- Born: UAE
- Occupations: Businesswoman Entrepreneur
- Known for: PappaRoti

= Rasha Al Danhani =

Emirati businesswoman

Rasha Al Danhani (Rasha Sharif Al Dhanhani) is an Emirati businesswoman and entrepreneur, who is the UAE owner of the PappaRoti coffeehouse chain.

==Education and early career==
Al Danhani studied entrepreneurship at Dubai Women's College and graduated in 1998. She started her career working in the banking sector but moved to the real estate business.

==PappaRoti==
In 2009, Al Danhani acquired the Malaysian brand PappaRoti (meaning 'Father of the bun' in Malaysian) that started in 2002, and turned it from a maker of buns and beverages into a coffee shop chain, with the coffee-coated bun as its signature. In an interview, Al Dahnhani said she bought the brand through her savings from her previous work and a loan from her father. The first store was a small kiosk opened in Dubai Mall in 2009, with a staff that included only five people. After five years, the number of locations exceeded 200 locations.
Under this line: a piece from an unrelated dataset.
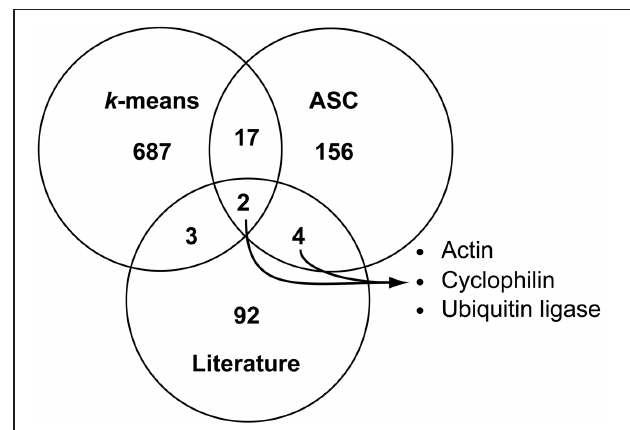
FIGURE 3 | Comparison of possible reference genes found with literature-based searches, k- means clustering, and ASC analysis of 1.25 fold change. Venn diagram analysis was used to compare genes identified as candidate reference genes through literature-based homolog searches (totaling 101 genes), with the k- means clustering method (genes in Cluster 9 and Cluster 14, totaling 709 genes), and with quantitative exclusion by ASC (based on genes demonstrating a 1.25 fold change with a post- p < 0 . 1, totaling 179 genes). The number of genes in each region is reported. The intersection of all ASC and literature-based searches yielded six total genes representing three different gene families: actin (NCBI: 7449411), cyclophilin (NCBI: 7445376), and ubiquitin ligase (NCBI: 7448637, 7450639, 7446724, and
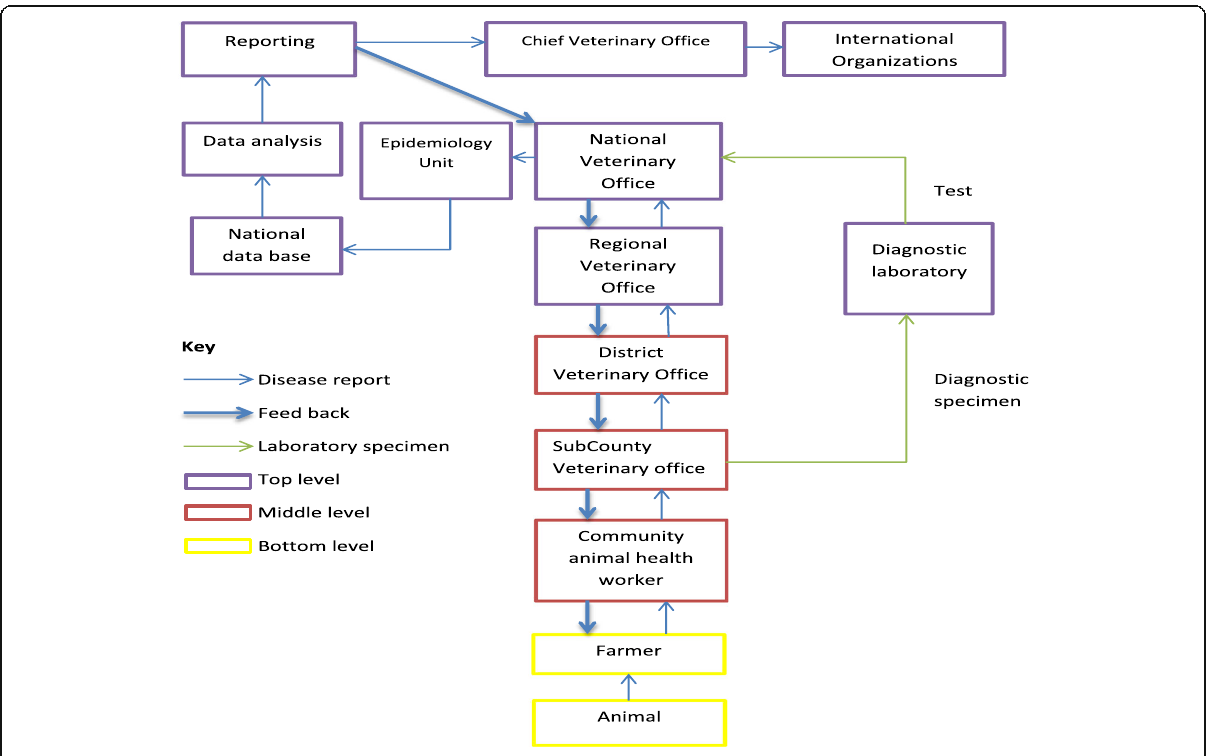
Fig. 1 The stakeholders of the disease surveillance system being assessed and their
As of February 2020, PappaRoti has over 400 stores and kiosks located mostly across the Middle East and eastern Asia, with locations in the United States, United Kingdom, Canada, Australia, France, Brazil, and other countries.

==Awards==
In 2012, Al Danhani received the Mohammad Bin Rashid SME Fund's Entrepreneurial Personality of the Year. In 2013, she won the Entrepreneur of the Year Award at Arab Woman Awards UAE 2013, organized by ITP Publishing. In 2014, she was ranked #57 in the Forbes Middle East 200 Most Powerful Arab women.